Every word in the data below belongs in your copy, exactly as given; the pictures do not.

(Beginning of Input data)

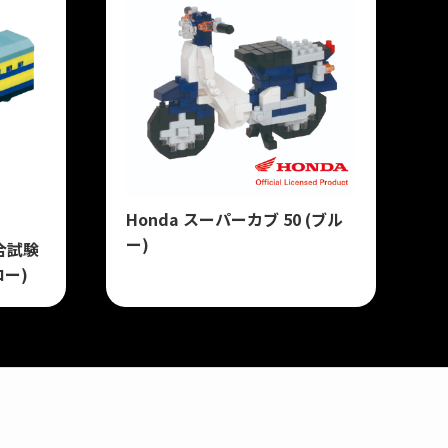
Honda スーパーカブ 50 (ブル
ー)
合試験
ロー)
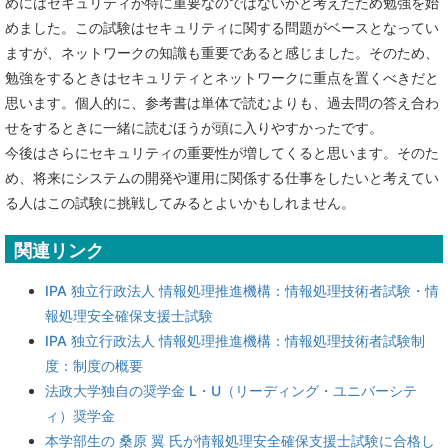
めにはセキュリティが特に重要なのではないかと考えたため勉強を始
めました。この試験はセキュリティに関する問題がベースとなってい
ますが、ネットワークの知識も重要であると感じました。そのため、
勉強をするときはセキュリティとネットワークに重点を置くべきだと
思います。個人的に、参考書は単体で読むよりも、過去問の答え合わ
せをするときに一緒に読むほうが頭に入りやすかったです。
今後はさらにセキュリティの重要性が増してくると思います。そのた
め、将来にシステムの開発や運用に関係する仕事をしたいと考えてい
る人はこの試験に挑戦してみるとよいかもしれません。
関連リンク
IPA 独立行政法人 情報処理推進機構：情報処理技術者試験・情
報処理安全確保支援士試験
IPA 独立行政法人 情報処理推進機構：情報処理技術者試験制
度：制度の概要
法政大学独自の奨学金 L・U（リーディング・ユニバーシテ
ィ）奨学金
本学部生の 桑原 翼 氏が情報処理安全確保支援士試験に合格し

(End of Input data)

* [Response area]
Honda スーパーカブ 50 (ブル
ー)
合試験
ロー)
めにはセキュリティが特に重要なのではないかと考えたため勉強を始
めました。この試験はセキュリティに関する問題がベースとなってい
ますが、ネットワークの知識も重要であると感じました。そのため、
勉強をするときはセキュリティとネットワークに重点を置くべきだと
思います。個人的に、参考書は単体で読むよりも、過去問の答え合わ
せをするときに一緒に読むほうが頭に入りやすかったです。
今後はさらにセキュリティの重要性が増してくると思います。そのた
め、将来にシステムの開発や運用に関係する仕事をしたいと考えてい
る人はこの試験に挑戦してみるとよいかもしれません。
関連リンク
IPA 独立行政法人 情報処理推進機構：情報処理技術者試験・情
報処理安全確保支援士試験
IPA 独立行政法人 情報処理推進機構：情報処理技術者試験制
度：制度の概要
法政大学独自の奨学金 L・U（リーディング・ユニバーシテ
ィ）奨学金
本学部生の 桑原 翼 氏が情報処理安全確保支援士試験に合格し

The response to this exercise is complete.